_Requirement_
All of the records below need to be returned exactly.

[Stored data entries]
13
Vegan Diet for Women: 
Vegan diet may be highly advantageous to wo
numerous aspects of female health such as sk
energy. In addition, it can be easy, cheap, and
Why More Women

_Answer space_
13
Vegan Diet for Women: 
Vegan diet may be highly advantageous to wo
numerous aspects of female health such as sk
energy. In addition, it can be easy, cheap, and
Why More Women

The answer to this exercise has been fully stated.